Turkey Supreme

Believe it or not, supreme sauce is actually a specific, classical sauce. Although this isn’t quite it.

Sauce suprême, classically speaking, is made by adding a white chicken stock to a roux (this makes veloute, one of the classic mother sauces); then adding mushrooms or mushroom cooking liquid; then cream; then reducing the sauce, straining it (if mushrooms were added) and finishing it with butter. Some chefs take a shortcut to sauce supreme by starting with bechamel (roux-thickened milk), diluting it with chicken stock, and reducing from there.

But that said, this isn’t really supreme sauce at all, because there’s no chicken (or other) stock in it, and no mushrooms. In fact, this is a bechamel with cheese melted into it. So classically speaking, this would be turkey au gratin. Or, to put it in more accessible terms, it’s mac and cheese with turkey and broccoli, except the macaroni is noodles.

Not that there’s anything wrong with that. In fact, I strongly suggest you add dry mustard (not prepared) to your mac and cheese.

ksu_folder A family recipe provided by Jennifer Kiel of Washington, DC, from her mother-in-law’s collection, started in Kent, Ohio.


Turkey Supreme

4 oz. medium wide noodles
10 oz. pkg. frozen broccoli spears
4 Tbsp. butter
1 tsp. salt
1/2 tsp. pepper
1/2 tsp. prepared mustard
2 Tbsp. flour

2 cups milk
1 cup grated American cheese
3 cups cooked, diced turkey or chicken
1/4 cup slivered toasted almonds

Cook noodles until tender; drain.
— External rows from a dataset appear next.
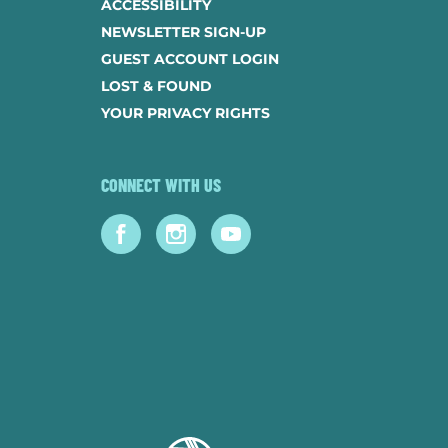
ACCESSIBILITY
NEWSLETTER SIGN-UP
GUEST ACCOUNT LOGIN
LOST & FOUND
YOUR PRIVACY RIGHTS
CONNECT WITH US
Cook broccoli until barely tender; drain.

Melt butter, stir in flour; cook until bubbly. Add salt, pepper, mustard and milk; cook, stirring constantly until smooth and thickened. Remove from heat; add cheese; stir until melted.

Arrange layers of noodles, broccoli and turkey in 2 qt. casserole or shallow baking dish; pour cheese sauce over all; sprinkle with almonds and paprika. Bake in 350 degree oven 30 minutes or until hot and bubbly. Serves 6.